— Exercise aim —
Apart from the pictures, every entry should be reproduced exactly.

[[ Data excerpts, beginning ]]

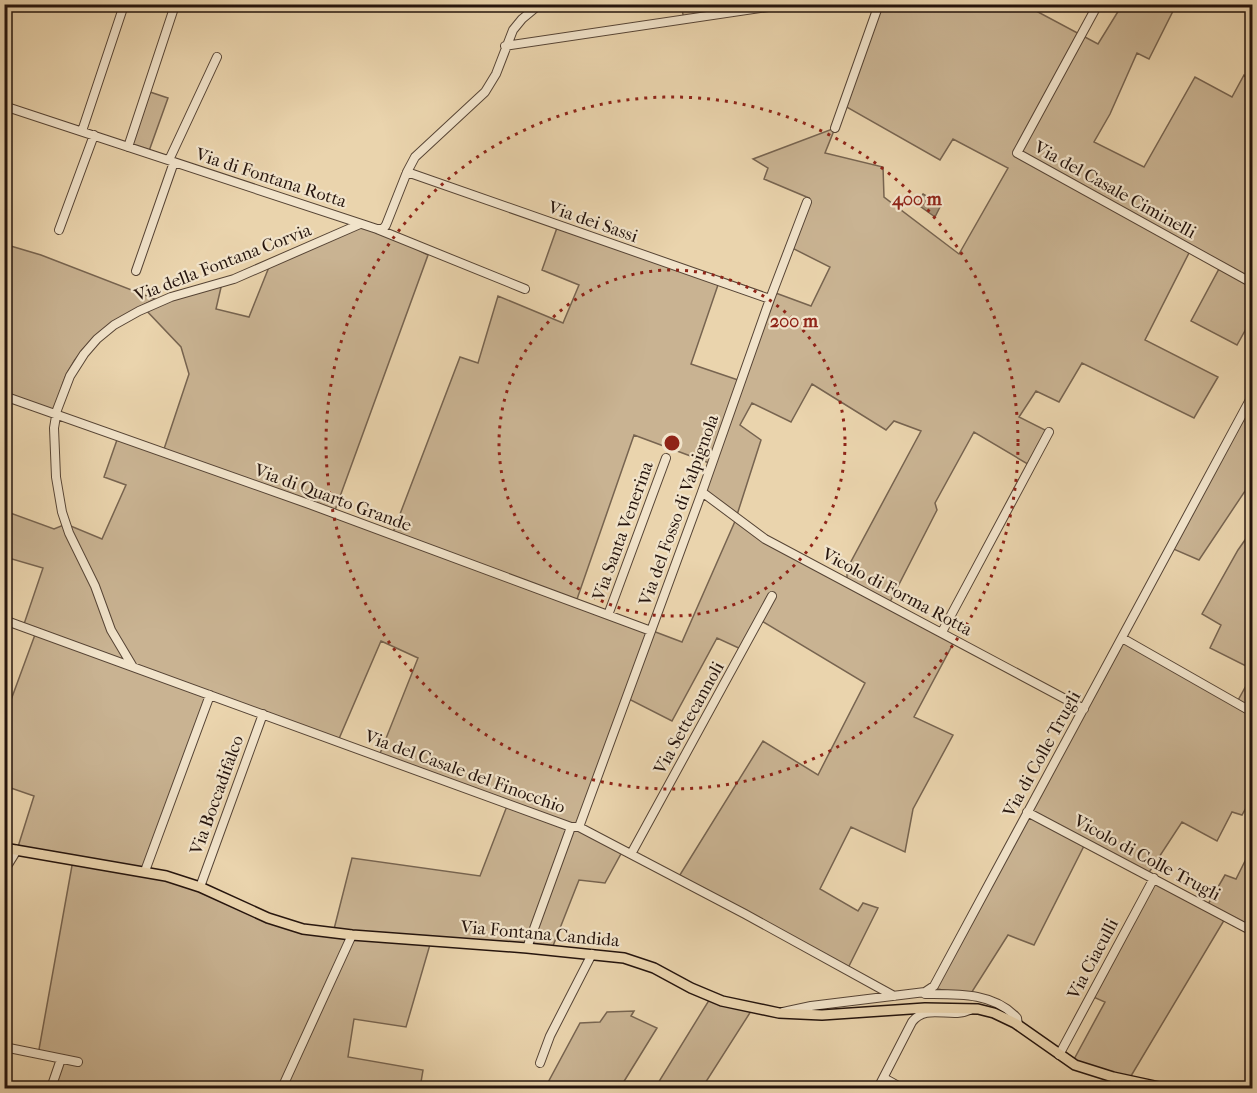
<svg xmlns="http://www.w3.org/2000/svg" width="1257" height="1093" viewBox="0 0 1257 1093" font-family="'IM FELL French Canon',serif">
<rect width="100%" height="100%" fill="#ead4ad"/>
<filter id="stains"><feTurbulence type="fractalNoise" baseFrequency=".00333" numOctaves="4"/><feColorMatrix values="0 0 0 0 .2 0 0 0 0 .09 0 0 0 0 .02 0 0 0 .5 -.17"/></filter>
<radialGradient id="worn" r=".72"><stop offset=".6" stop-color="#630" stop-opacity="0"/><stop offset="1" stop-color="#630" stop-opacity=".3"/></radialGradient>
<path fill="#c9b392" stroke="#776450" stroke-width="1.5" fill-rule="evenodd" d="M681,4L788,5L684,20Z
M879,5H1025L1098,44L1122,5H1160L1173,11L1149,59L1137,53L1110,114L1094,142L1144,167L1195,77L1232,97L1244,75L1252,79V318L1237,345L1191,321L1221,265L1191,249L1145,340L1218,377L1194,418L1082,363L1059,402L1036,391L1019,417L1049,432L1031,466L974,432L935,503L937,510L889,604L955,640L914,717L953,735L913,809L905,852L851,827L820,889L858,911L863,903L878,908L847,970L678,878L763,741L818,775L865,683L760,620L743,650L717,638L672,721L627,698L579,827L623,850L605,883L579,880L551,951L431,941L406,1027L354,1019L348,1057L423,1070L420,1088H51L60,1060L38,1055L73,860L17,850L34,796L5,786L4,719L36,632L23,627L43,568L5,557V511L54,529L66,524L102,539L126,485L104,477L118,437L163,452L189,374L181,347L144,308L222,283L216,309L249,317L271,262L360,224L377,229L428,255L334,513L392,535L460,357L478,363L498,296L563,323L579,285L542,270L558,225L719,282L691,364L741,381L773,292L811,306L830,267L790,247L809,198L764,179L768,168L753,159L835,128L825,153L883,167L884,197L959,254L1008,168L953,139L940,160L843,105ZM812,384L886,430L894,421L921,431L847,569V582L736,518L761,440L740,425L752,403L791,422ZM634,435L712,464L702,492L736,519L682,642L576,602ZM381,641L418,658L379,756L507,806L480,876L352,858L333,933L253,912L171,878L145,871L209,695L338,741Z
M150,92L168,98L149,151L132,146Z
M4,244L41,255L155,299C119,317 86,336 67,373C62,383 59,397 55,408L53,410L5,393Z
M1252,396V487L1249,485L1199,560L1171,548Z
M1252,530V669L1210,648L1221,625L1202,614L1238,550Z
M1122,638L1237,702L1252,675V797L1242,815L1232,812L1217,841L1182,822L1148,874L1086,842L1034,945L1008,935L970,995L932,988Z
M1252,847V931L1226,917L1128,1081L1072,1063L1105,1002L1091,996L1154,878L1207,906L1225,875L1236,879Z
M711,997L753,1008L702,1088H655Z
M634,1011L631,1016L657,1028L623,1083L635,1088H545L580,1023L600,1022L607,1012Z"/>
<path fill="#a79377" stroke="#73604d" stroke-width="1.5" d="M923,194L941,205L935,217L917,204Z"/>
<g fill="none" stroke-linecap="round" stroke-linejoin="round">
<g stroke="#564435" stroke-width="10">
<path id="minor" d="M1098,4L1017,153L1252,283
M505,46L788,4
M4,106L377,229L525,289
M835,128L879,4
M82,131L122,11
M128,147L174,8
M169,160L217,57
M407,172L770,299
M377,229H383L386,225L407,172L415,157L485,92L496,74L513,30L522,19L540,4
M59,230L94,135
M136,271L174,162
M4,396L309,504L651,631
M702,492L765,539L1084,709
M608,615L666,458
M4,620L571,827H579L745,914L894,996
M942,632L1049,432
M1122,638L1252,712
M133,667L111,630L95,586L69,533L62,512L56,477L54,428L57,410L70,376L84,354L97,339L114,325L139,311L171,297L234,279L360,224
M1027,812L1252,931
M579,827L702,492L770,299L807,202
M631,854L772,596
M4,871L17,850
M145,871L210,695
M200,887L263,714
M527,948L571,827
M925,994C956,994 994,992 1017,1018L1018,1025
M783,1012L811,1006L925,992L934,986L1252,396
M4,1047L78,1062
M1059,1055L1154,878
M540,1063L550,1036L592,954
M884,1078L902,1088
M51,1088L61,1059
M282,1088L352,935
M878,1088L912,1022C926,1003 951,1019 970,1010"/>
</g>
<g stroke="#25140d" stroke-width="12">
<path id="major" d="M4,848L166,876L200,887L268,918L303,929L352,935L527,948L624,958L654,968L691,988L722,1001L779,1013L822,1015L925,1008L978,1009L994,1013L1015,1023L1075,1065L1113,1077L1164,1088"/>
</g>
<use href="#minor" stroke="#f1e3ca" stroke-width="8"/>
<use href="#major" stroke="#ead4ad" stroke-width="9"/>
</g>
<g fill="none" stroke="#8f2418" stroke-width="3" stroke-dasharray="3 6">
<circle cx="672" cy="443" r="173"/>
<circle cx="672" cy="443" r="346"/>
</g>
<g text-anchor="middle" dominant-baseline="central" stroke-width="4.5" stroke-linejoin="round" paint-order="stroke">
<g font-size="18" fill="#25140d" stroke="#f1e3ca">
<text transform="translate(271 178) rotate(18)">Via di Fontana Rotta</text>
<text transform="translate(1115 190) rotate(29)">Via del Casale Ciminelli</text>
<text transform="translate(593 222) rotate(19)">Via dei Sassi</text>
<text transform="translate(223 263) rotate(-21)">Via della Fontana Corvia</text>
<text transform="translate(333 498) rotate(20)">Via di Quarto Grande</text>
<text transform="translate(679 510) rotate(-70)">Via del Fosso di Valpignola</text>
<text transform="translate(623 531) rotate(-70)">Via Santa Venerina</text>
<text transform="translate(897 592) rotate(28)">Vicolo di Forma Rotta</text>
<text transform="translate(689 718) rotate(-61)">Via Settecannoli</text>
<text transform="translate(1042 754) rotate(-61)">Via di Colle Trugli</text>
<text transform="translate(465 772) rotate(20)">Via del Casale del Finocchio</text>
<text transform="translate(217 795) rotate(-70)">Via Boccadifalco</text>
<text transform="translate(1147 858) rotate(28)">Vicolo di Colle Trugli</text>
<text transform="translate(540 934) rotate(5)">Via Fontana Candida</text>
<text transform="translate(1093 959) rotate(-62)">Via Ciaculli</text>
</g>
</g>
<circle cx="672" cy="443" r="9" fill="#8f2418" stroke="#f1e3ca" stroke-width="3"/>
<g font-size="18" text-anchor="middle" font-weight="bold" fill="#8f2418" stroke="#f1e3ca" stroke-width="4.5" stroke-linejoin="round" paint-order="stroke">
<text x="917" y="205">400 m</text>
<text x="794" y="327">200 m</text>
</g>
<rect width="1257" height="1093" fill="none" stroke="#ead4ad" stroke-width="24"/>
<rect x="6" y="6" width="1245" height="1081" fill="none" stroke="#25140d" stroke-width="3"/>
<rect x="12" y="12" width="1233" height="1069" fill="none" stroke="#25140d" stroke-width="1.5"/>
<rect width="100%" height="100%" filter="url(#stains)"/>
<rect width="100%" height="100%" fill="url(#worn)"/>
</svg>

[[ Data excerpts, end ]]

— Your response —
<svg xmlns="http://www.w3.org/2000/svg" width="1257" height="1093" viewBox="0 0 1257 1093" font-family="'IM FELL French Canon',serif">
<rect width="100%" height="100%" fill="#ead4ad"/>
<filter id="stains"><feTurbulence type="fractalNoise" baseFrequency=".00333" numOctaves="4"/><feColorMatrix values="0 0 0 0 .2 0 0 0 0 .09 0 0 0 0 .02 0 0 0 .5 -.17"/></filter>
<radialGradient id="worn" r=".72"><stop offset=".6" stop-color="#630" stop-opacity="0"/><stop offset="1" stop-color="#630" stop-opacity=".3"/></radialGradient>
<path fill="#c9b392" stroke="#776450" stroke-width="1.5" fill-rule="evenodd" d="M681,4L788,5L684,20Z
M879,5H1025L1098,44L1122,5H1160L1173,11L1149,59L1137,53L1110,114L1094,142L1144,167L1195,77L1232,97L1244,75L1252,79V318L1237,345L1191,321L1221,265L1191,249L1145,340L1218,377L1194,418L1082,363L1059,402L1036,391L1019,417L1049,432L1031,466L974,432L935,503L937,510L889,604L955,640L914,717L953,735L913,809L905,852L851,827L820,889L858,911L863,903L878,908L847,970L678,878L763,741L818,775L865,683L760,620L743,650L717,638L672,721L627,698L579,827L623,850L605,883L579,880L551,951L431,941L406,1027L354,1019L348,1057L423,1070L420,1088H51L60,1060L38,1055L73,860L17,850L34,796L5,786L4,719L36,632L23,627L43,568L5,557V511L54,529L66,524L102,539L126,485L104,477L118,437L163,452L189,374L181,347L144,308L222,283L216,309L249,317L271,262L360,224L377,229L428,255L334,513L392,535L460,357L478,363L498,296L563,323L579,285L542,270L558,225L719,282L691,364L741,381L773,292L811,306L830,267L790,247L809,198L764,179L768,168L753,159L835,128L825,153L883,167L884,197L959,254L1008,168L953,139L940,160L843,105ZM812,384L886,430L894,421L921,431L847,569V582L736,518L761,440L740,425L752,403L791,422ZM634,435L712,464L702,492L736,519L682,642L576,602ZM381,641L418,658L379,756L507,806L480,876L352,858L333,933L253,912L171,878L145,871L209,695L338,741Z
M150,92L168,98L149,151L132,146Z
M4,244L41,255L155,299C119,317 86,336 67,373C62,383 59,397 55,408L53,410L5,393Z
M1252,396V487L1249,485L1199,560L1171,548Z
M1252,530V669L1210,648L1221,625L1202,614L1238,550Z
M1122,638L1237,702L1252,675V797L1242,815L1232,812L1217,841L1182,822L1148,874L1086,842L1034,945L1008,935L970,995L932,988Z
M1252,847V931L1226,917L1128,1081L1072,1063L1105,1002L1091,996L1154,878L1207,906L1225,875L1236,879Z
M711,997L753,1008L702,1088H655Z
M634,1011L631,1016L657,1028L623,1083L635,1088H545L580,1023L600,1022L607,1012Z"/>
<path fill="#a79377" stroke="#73604d" stroke-width="1.5" d="M923,194L941,205L935,217L917,204Z"/>
<g fill="none" stroke-linecap="round" stroke-linejoin="round">
<g stroke="#564435" stroke-width="10">
<path id="minor" d="M1098,4L1017,153L1252,283
M505,46L788,4
M4,106L377,229L525,289
M835,128L879,4
M82,131L122,11
M128,147L174,8
M169,160L217,57
M407,172L770,299
M377,229H383L386,225L407,172L415,157L485,92L496,74L513,30L522,19L540,4
M59,230L94,135
M136,271L174,162
M4,396L309,504L651,631
M702,492L765,539L1084,709
M608,615L666,458
M4,620L571,827H579L745,914L894,996
M942,632L1049,432
M1122,638L1252,712
M133,667L111,630L95,586L69,533L62,512L56,477L54,428L57,410L70,376L84,354L97,339L114,325L139,311L171,297L234,279L360,224
M1027,812L1252,931
M579,827L702,492L770,299L807,202
M631,854L772,596
M4,871L17,850
M145,871L210,695
M200,887L263,714
M527,948L571,827
M925,994C956,994 994,992 1017,1018L1018,1025
M783,1012L811,1006L925,992L934,986L1252,396
M4,1047L78,1062
M1059,1055L1154,878
M540,1063L550,1036L592,954
M884,1078L902,1088
M51,1088L61,1059
M282,1088L352,935
M878,1088L912,1022C926,1003 951,1019 970,1010"/>
</g>
<g stroke="#25140d" stroke-width="12">
<path id="major" d="M4,848L166,876L200,887L268,918L303,929L352,935L527,948L624,958L654,968L691,988L722,1001L779,1013L822,1015L925,1008L978,1009L994,1013L1015,1023L1075,1065L1113,1077L1164,1088"/>
</g>
<use href="#minor" stroke="#f1e3ca" stroke-width="8"/>
<use href="#major" stroke="#ead4ad" stroke-width="9"/>
</g>
<g fill="none" stroke="#8f2418" stroke-width="3" stroke-dasharray="3 6">
<circle cx="672" cy="443" r="173"/>
<circle cx="672" cy="443" r="346"/>
</g>
<g text-anchor="middle" dominant-baseline="central" stroke-width="4.5" stroke-linejoin="round" paint-order="stroke">
<g font-size="18" fill="#25140d" stroke="#f1e3ca">
<text transform="translate(271 178) rotate(18)">Via di Fontana Rotta</text>
<text transform="translate(1115 190) rotate(29)">Via del Casale Ciminelli</text>
<text transform="translate(593 222) rotate(19)">Via dei Sassi</text>
<text transform="translate(223 263) rotate(-21)">Via della Fontana Corvia</text>
<text transform="translate(333 498) rotate(20)">Via di Quarto Grande</text>
<text transform="translate(679 510) rotate(-70)">Via del Fosso di Valpignola</text>
<text transform="translate(623 531) rotate(-70)">Via Santa Venerina</text>
<text transform="translate(897 592) rotate(28)">Vicolo di Forma Rotta</text>
<text transform="translate(689 718) rotate(-61)">Via Settecannoli</text>
<text transform="translate(1042 754) rotate(-61)">Via di Colle Trugli</text>
<text transform="translate(465 772) rotate(20)">Via del Casale del Finocchio</text>
<text transform="translate(217 795) rotate(-70)">Via Boccadifalco</text>
<text transform="translate(1147 858) rotate(28)">Vicolo di Colle Trugli</text>
<text transform="translate(540 934) rotate(5)">Via Fontana Candida</text>
<text transform="translate(1093 959) rotate(-62)">Via Ciaculli</text>
</g>
</g>
<circle cx="672" cy="443" r="9" fill="#8f2418" stroke="#f1e3ca" stroke-width="3"/>
<g font-size="18" text-anchor="middle" font-weight="bold" fill="#8f2418" stroke="#f1e3ca" stroke-width="4.5" stroke-linejoin="round" paint-order="stroke">
<text x="917" y="205">400 m</text>
<text x="794" y="327">200 m</text>
</g>
<rect width="1257" height="1093" fill="none" stroke="#ead4ad" stroke-width="24"/>
<rect x="6" y="6" width="1245" height="1081" fill="none" stroke="#25140d" stroke-width="3"/>
<rect x="12" y="12" width="1233" height="1069" fill="none" stroke="#25140d" stroke-width="1.5"/>
<rect width="100%" height="100%" filter="url(#stains)"/>
<rect width="100%" height="100%" fill="url(#worn)"/>
</svg>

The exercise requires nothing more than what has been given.